I peeled one arm away from my tight self-embrace to take his hand. Every inch of my skin broke out in goose bumps, and my face suddenly burned hot. I was glad for the dimmed lighting. I wasn’t one of those people who blushed pink in the cheeks; I blushed crimson in the whole face, and my neck became splotchy. Not cute. The rush of blood always made me dizzy. I should have pulled my hand away then, but he continued to hold it, and his large palm and long fingers felt so nice.
He chuckled deeply and let his hand slide away from mine until we were no longer touching. He noticed as my arms crossed over my chest again, and then he lifted his chin and sniffed the air.
“Ah, smells good. There’s nothing like American hot dogs. I think I’ll have one later.”
Okay. Random. I sniffed.
“I don’t smell anything,” I said.
“Really? Lean toward the door some. Breathe a bit... deeper.”
I did as he said. Nothing. Determined, I did something that was rare for me: I reached my sense of smell out farther.
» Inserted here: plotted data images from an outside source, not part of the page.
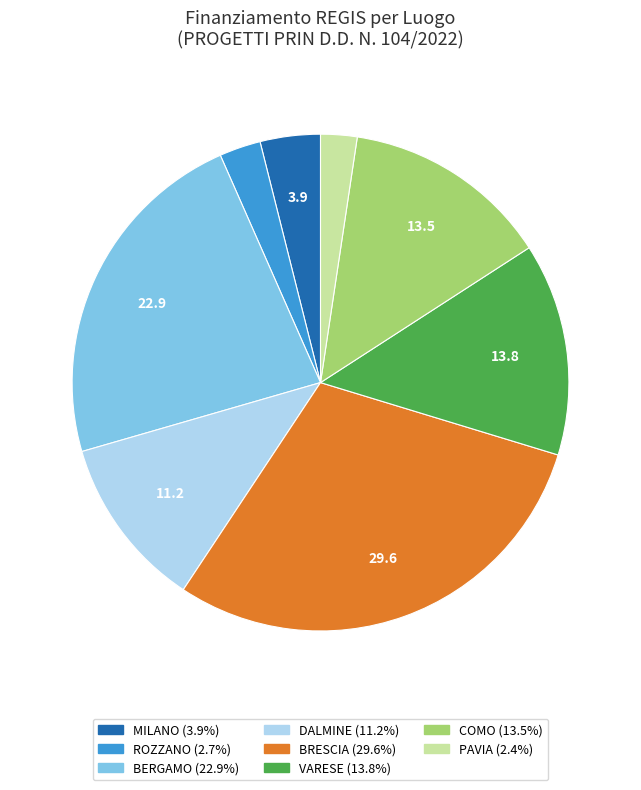

Does any single category account for the majority?

No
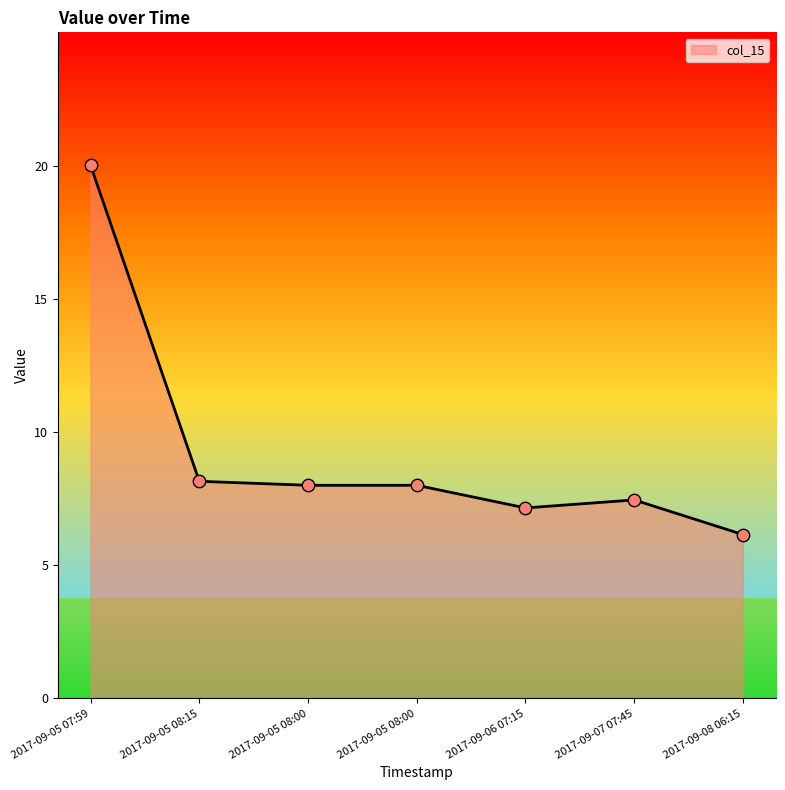

Between 2017-09-05 08:00 and 2017-09-08 06:15, which is larger?

2017-09-05 08:00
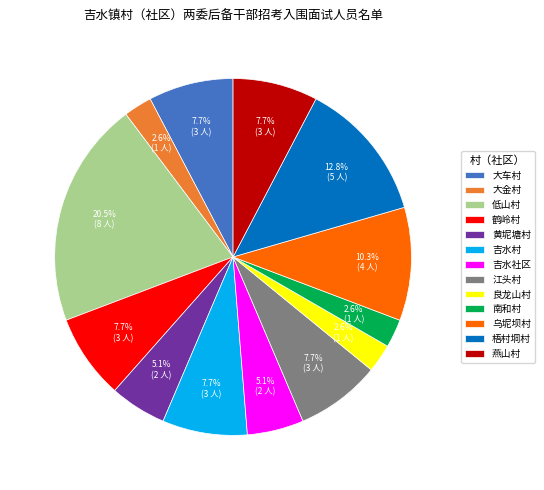

Is it true that 江头村 is 8% of the pie?

True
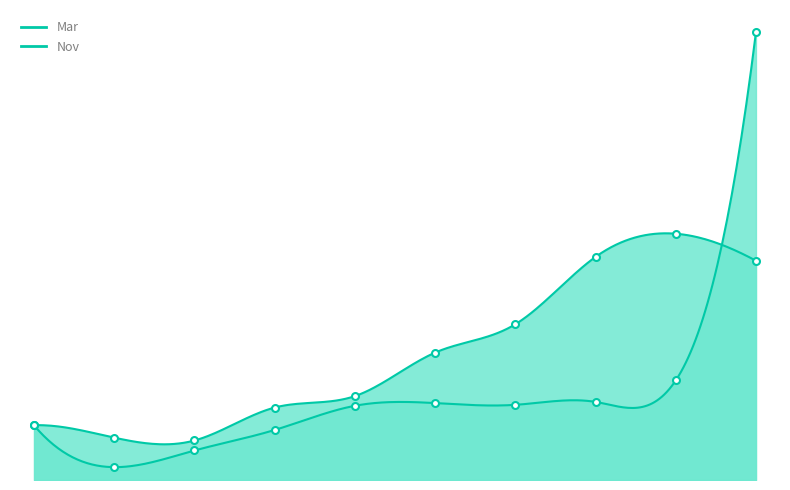

Reading left to right, transcribe all the data shown in this chart.

Mar: pct05=0.0	pct15=0.0	pct25=0.0	pct35=0.0	pct45=0.0	pct55=0.0	pct65=0.0	pct75=0.0	pct85=0.0	pct95=0.1
Nov: pct05=0.0	pct15=0.0	pct25=0.0	pct35=0.0	pct45=0.0	pct55=0.0	pct65=0.0	pct75=0.0	pct85=0.0	pct95=0.0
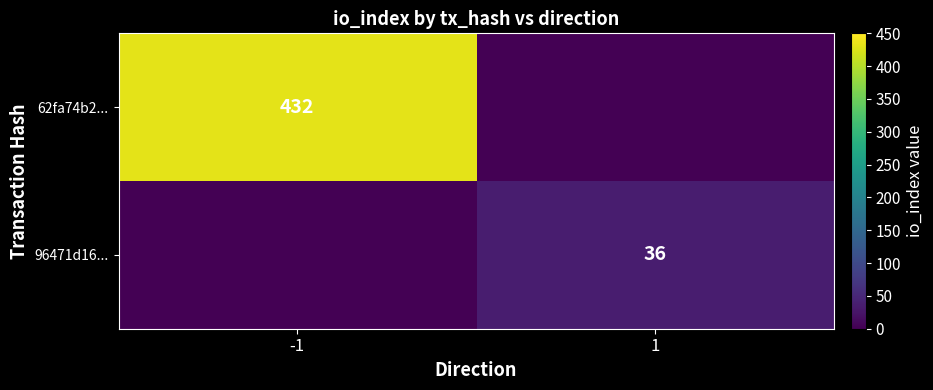

Is it true that 96471d16... equals 36 at 1?

True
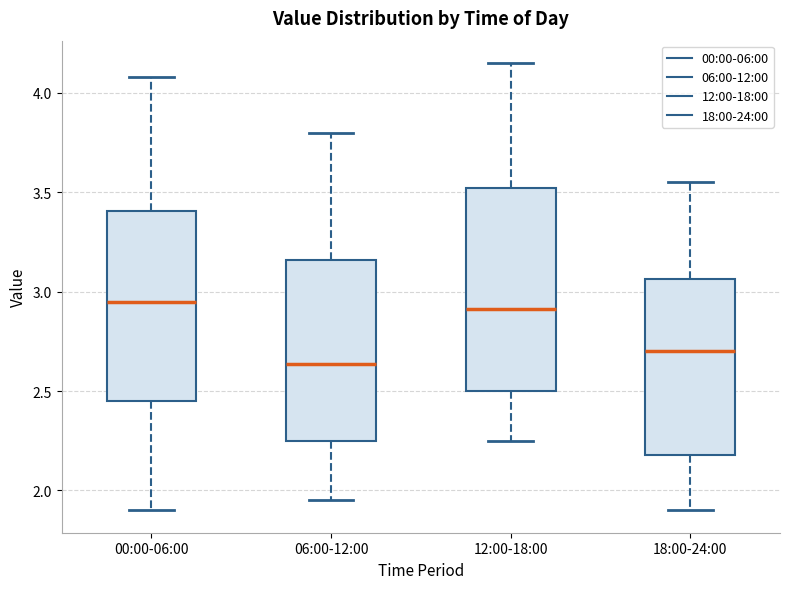

Which box's median line is the lowest?

06:00-12:00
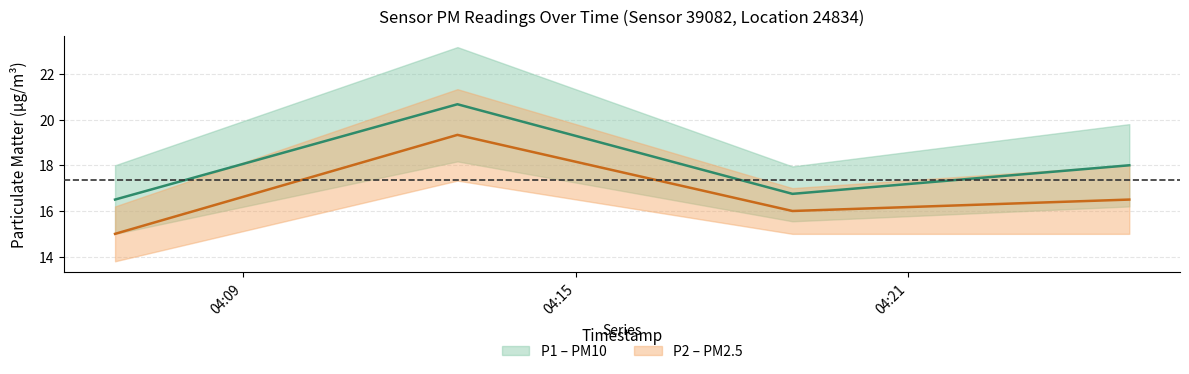

True or false: P2 center and P1 center cross at least once.

False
There was no scent of hot dogs in the entire club. Only stale alcohol and hot bleach water for the mops. I pushed it out farther. Nothing at the restaurant next door. Farther. My nose burned and I was getting light-headed. Farther. And there it was. I smelled the nearest hot dog at a small street vendor nearly a mile away. My olfactory sense snapped quickly back and I found him watching me with expectancy. What was he playing at? He couldn’t have smelled that. Why would he pretend?
I shook my head and tried to keep my face neutral.
“Hmm.” He smiled. “I suppose I was mistaken, then.”
Gosh, his eyes were gorgeous—the color of tropical honeymoon waters ringed in dark sapphire and enclosed by thick lashes.
What... ? Honeymoon waters? Get a grip!
A wispy perfumed girl walked up and stood between Kaidan and me, placing her back firmly in my face. I had to step backward.
“We’re getting lonely over there.” Her hands moved over his chest and up to rest on his shoulders. Red jumped out from her when she touched him, and he brought his hand up to squeeze her bony hip. I turned away, not listening to his whispered response, which appeared to appease her. She gave me an icy glance before walking back to the corner.
“Maybe I’ll see you around, Anna. I’ll be certain to give your boyfriend Jay’s songs a listen.” And with that he was gone.
“He’s not my... ,” I sputtered at his retreating back.
I’d been looking in the wrong place earlier when I searched for a flaw in Kaidan. It was not in his face; it was in his personality. Confidence was good, but overconfidence was not. I looked around, feeling stupid and alone.
Thankfully I had to stand solitary for only one long moment before Jay came back feeling over-the-moon happy. I let his emotion drench me.
“What were you and Kaidan Rowe talking ’bout?” Jay asked me. “Man, y’all looked like you were gonna rip each other’s clothes off!” I gasped and smacked his arm, but he didn’t flinch.
“We did not.” My eyes darted over to Kaidan for a fraction of a second, and though he was too far away to have heard, the wink he sent me brought another flush to my skin.
“So?” Jay said. “You gonna tell me or not? What was he sayin’ to you?”
What in the world could I tell Jay that wouldn’t leave him as thoroughly confused as I felt? I glanced over at Kaidan again and caught him watching me for one last second before turning his back to us.
“Nothing, really,” I hedged. “It was weird. I’ll tell you about it later. I need to call Patti and tell her we’re on our way, then I want to hear about you. Who was that man you were talking to? What did he say? I guess Gregory is staying?”
The distraction tactic easily got me off the hook as we left the club. Jay always drove. After I called Patti, he gave me a breakdown of the entire conversation with Lascivious’s business manager. We dissected every word for all hopeful meaning, coming to the conclusion that the band’s manager was extremely impressed with the talent and ambition of Jay and Gregory, and that they would definitely obtain rock-star status by the end of the year. It was usually fun to dream big with Jay, but though I played along, tonight my mind was elsewhere.
Using my extended senses to find that stupid hot dog smell had put my thoughts in a jumble. A mile from my apartment I allowed my eyes to search, and then linger on a dark, abandoned house as we passed it. I stared at the boarded-up windows singed black, and the roof half-caved by devouring flames from long ago. If I let myself remember, I could probably still smell it and taste it like a mouthful of ash....
I was awoken at two a.m. a week before my ninth birthday with the powerful smell of smoke burning my nose. Our home was on fire. I got down just as I’d been taught and crawled through the darkness to Patti’s room, feeling like I might hyperventilate.